The Hill Conservation Network also argues that FEMA’s plan is more hazardous than the current state of the hills.

“The people that are promoting this are looking for the hills to return to something 200 years ago where there were grasslands and occasional oak. That is the type of landscape that burns every year,” Scott said.

Many residents are also worried about the herbicide application to the tree stubs because of the possible health hazards they pose. In an effort to address these issues, Robert Doyle, the manager of the East Bay Regional Parks department, sent an open letter to concerned residents about how the herbicide would be managed safely.

“In some areas, trained personnel will be hand-applying very small amounts of Garlon to prevent stumps from re-growing. Garlon has been proven safe for this purpose. It will not be applied near creeks or other water sources. Less than 20 gallons will be used annually over the 800 acres of ridgeline in the East Bay Hills” Doyle said in the letter.
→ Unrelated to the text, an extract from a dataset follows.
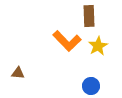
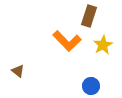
brown rectangle: rotated 20 degrees clockwise
yellow star: moved 5 px right, 1 px up
brown triangle: moved 2 px up; rotated 32 degrees clockwise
FEMA’s plan report claims that the potential for contaminated water sources and adverse health effects from these herbicides would be worse in the aftermath from a wildfire than from the proposed plan. Residents are still concerned about the herbicide’s agency since they come from corporate GMO companies.

Although FEMA’s plan began in August, some issues with its implementation have already come up.

On Sept. 4, another organization, Save the East Bay Hills, reported on their Facebook about an incident that came from composting some of the cut down trees from the plan. Firefighters were called to the scene in Redwood Regional Park after a resident reported that a mulch pile from a recently cut down pine tree was steaming. The steam was the result of heat from composting debris.

Many organizations are still actively protesting FEMA’s plan, but nothing has halted the implementation of it. The plan will happen over a period of 10 years and it is expected to change the landscape of the East Bay Hills as we know it today.